GIVEN EXERCISE — Turn every line of the items below into a numbered list, leaving out blank lines and the pictures.

Dataset items
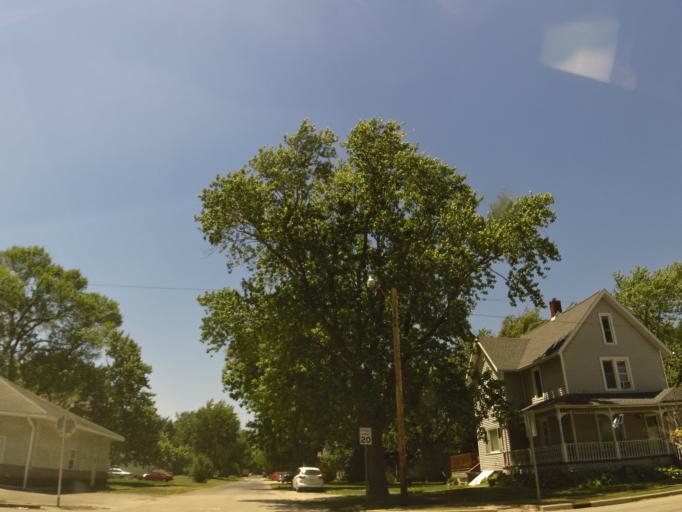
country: US
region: Illinois
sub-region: Livingston County
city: Chatsworth
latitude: 40.7571
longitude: -88.1901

RESULT BELOW —
1. country: US
2. region: Illinois
3. sub-region: Livingston County
4. city: Chatsworth
5. latitude: 40.7571
6. longitude: -88.1901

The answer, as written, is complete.